**TASK OBJECTIVE:** The answer must be every line of the records below that contains the word "Batam", copied out.

**RECORDS TO USE:**
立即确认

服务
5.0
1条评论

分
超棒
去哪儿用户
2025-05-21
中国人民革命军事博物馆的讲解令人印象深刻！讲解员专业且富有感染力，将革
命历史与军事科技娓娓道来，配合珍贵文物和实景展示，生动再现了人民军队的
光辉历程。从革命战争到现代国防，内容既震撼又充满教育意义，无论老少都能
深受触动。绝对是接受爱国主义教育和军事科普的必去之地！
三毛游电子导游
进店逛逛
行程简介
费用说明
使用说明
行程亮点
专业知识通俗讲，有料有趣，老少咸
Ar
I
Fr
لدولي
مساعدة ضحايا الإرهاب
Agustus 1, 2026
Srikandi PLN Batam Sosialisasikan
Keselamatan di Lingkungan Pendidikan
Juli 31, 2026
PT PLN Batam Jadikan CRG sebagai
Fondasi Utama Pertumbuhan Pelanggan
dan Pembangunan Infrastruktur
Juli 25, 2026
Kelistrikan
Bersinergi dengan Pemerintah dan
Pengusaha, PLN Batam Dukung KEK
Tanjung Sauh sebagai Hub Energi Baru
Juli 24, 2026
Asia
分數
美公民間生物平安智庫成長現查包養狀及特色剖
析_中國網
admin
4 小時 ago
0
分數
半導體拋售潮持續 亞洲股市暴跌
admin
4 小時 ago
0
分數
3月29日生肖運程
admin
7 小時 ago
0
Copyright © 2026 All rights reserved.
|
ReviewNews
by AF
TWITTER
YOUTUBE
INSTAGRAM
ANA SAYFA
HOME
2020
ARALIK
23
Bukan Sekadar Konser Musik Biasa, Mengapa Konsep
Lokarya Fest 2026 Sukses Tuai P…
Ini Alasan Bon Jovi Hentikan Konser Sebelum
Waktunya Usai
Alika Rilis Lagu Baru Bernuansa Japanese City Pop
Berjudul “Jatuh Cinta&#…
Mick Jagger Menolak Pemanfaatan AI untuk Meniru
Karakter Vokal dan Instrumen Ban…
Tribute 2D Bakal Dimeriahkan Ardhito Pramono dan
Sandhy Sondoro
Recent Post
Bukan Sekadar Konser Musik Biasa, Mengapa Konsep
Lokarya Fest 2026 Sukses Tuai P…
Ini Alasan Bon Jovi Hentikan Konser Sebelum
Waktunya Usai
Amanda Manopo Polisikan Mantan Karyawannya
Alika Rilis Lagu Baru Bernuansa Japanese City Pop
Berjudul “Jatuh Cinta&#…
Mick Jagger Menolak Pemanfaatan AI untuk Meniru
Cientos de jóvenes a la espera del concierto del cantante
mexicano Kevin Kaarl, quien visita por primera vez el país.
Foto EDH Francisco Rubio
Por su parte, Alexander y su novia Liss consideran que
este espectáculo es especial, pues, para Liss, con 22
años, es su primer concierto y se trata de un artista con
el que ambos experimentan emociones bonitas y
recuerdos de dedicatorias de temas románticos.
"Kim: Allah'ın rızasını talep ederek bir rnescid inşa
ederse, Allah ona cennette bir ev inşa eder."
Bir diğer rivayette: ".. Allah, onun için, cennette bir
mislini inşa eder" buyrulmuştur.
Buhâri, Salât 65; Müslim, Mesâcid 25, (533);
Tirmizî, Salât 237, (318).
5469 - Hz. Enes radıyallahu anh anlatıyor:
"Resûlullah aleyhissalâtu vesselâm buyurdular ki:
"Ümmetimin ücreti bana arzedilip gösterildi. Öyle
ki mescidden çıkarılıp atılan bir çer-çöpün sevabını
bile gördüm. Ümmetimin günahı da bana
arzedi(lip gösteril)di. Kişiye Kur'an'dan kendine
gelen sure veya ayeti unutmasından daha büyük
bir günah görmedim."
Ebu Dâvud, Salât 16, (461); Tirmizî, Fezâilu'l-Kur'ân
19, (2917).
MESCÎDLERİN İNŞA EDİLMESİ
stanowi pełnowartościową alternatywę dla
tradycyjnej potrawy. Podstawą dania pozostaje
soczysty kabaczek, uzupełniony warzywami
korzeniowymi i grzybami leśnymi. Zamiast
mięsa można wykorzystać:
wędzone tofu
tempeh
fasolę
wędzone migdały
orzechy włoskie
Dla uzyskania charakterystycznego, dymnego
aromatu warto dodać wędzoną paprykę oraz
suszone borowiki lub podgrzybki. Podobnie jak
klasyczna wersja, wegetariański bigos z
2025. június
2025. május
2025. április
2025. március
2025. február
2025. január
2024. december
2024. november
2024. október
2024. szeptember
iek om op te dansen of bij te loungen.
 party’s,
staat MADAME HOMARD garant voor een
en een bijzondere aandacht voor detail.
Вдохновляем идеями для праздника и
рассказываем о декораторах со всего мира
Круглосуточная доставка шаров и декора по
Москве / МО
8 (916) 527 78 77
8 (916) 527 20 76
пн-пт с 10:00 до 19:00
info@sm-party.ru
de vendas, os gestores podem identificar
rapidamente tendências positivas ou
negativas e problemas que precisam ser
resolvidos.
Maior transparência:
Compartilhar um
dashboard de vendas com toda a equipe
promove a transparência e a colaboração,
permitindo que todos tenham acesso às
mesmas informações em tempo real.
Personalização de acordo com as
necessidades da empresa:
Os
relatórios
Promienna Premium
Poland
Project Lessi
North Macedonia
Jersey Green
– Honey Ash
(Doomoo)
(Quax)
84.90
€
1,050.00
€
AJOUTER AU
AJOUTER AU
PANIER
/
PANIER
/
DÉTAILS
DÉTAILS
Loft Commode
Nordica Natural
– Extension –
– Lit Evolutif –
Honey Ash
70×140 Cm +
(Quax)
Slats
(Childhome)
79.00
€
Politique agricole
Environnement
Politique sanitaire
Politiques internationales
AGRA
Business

**ANSWER SPACE:**
Srikandi PLN Batam Sosialisasikan
PT PLN Batam Jadikan CRG sebagai
Pengusaha, PLN Batam Dukung KEK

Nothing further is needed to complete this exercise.